LAst month Earshot Jazz presented in concert Human Feel at the Seattle Art Museum. This collective, after its start in Boston, in the 1990s became a quintessential representative of new directions in New York area jazz. Andrew D’Angelo (alto sax, bass clarinet), Chris Speed (tenor sax, clarinet), Kurt Rosenwinkel (guitar), and Jim Black (drums) played sparkling, angled jazz with jazz-rock energy, improvisers’ intuition, and contemporary chamber music chops.

It has always commanded the attention and affection of Seattle jazz fans because Black, D’Angelo, and Speed all ventured East from Seattle. They are certainly among our city’s finest musical exports. During the last 20 years, they and the band’s fourth stellar member, guitarist Kurt Rosenwinkel, have been present at, if not generative of, some of the major turns in modern jazz – sometimes referred to as the “Downtown Jazz Scene,” perhaps misleadingly, particularly now that the band is very much ensconced in Brooklyn.
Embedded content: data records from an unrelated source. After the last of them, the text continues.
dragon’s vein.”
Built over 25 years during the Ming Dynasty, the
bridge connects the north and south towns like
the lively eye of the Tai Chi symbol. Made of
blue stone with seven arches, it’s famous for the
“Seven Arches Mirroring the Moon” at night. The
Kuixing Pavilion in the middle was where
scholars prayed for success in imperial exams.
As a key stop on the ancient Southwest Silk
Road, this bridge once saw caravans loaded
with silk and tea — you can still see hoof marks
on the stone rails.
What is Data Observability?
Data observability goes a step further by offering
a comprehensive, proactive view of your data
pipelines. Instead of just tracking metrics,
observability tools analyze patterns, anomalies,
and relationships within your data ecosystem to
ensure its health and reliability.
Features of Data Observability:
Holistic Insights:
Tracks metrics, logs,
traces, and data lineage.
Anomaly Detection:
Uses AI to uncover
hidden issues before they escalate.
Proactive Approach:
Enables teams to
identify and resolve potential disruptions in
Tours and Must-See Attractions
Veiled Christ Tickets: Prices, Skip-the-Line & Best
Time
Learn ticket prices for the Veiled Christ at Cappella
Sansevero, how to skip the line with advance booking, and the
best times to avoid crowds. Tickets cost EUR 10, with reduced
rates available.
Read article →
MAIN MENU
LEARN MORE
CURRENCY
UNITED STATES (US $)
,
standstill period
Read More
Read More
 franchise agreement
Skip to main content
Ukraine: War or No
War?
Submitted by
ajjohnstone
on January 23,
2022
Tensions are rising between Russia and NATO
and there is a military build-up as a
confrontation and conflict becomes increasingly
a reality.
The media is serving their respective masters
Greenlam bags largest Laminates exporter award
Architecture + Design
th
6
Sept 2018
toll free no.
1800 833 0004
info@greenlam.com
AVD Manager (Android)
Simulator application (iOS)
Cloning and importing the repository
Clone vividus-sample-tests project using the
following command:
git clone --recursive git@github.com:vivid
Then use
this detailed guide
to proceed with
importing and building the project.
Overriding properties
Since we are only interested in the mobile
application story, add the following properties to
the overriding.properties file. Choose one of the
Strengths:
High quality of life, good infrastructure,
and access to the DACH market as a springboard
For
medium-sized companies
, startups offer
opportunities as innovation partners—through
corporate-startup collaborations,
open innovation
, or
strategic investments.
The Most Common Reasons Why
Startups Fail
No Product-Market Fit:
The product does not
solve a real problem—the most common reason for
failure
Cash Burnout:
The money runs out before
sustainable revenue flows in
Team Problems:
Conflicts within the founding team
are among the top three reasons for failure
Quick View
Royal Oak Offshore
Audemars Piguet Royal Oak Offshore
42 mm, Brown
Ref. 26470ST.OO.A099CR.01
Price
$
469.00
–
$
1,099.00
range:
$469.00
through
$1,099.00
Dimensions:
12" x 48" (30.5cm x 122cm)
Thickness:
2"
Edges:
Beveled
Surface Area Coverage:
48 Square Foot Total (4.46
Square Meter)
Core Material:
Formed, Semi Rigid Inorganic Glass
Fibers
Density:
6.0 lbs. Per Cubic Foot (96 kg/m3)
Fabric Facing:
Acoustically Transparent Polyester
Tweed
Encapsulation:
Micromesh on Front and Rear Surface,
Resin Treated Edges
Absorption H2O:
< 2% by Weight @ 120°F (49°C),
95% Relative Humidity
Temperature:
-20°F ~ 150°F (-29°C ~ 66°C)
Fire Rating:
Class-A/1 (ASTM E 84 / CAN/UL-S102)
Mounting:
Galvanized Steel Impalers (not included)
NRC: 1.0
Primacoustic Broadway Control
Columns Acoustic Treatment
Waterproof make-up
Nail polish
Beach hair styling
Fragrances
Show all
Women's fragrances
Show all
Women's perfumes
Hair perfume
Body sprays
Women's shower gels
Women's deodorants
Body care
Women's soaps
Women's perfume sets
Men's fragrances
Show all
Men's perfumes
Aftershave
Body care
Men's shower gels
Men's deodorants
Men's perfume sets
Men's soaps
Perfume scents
The quartet’s mid-90s recordings, Welcome to Malpesta in 1994 and Speak to It in 1996, gained attention and wrought influence at the same time as the members of the quartet all branched out into other highly considered outfits. Speed and Black began long tenures with Tim Berne’s Bloodcount and two of Dave Douglas’s numerous. They performed together in Pachora, Speed’s yeah NO quartet, and Black’s AlasNoAxis quartet. Black played with Ellery Eskelin’s trio and with Laurie Anderson, while D’Angelo joined Matt Wilson’s quartet and Rosenwinkel landed an enviable contract with Verve. Still, as Human Feel they remained a touchstone of small-group collaboration, and their approaches influenced rising jazz experimenters the world over.

In its latest orbit, says Black, the band is intent on “balancing lyricism, aggression, order, and chaos, discipline and anarchy.” A new album, Human Feel’s sixth, is expected soon from Skirl Records.
 

 

Jazz photographer Daniel Sheehan photographed the jazz group Human Feel in Seattle.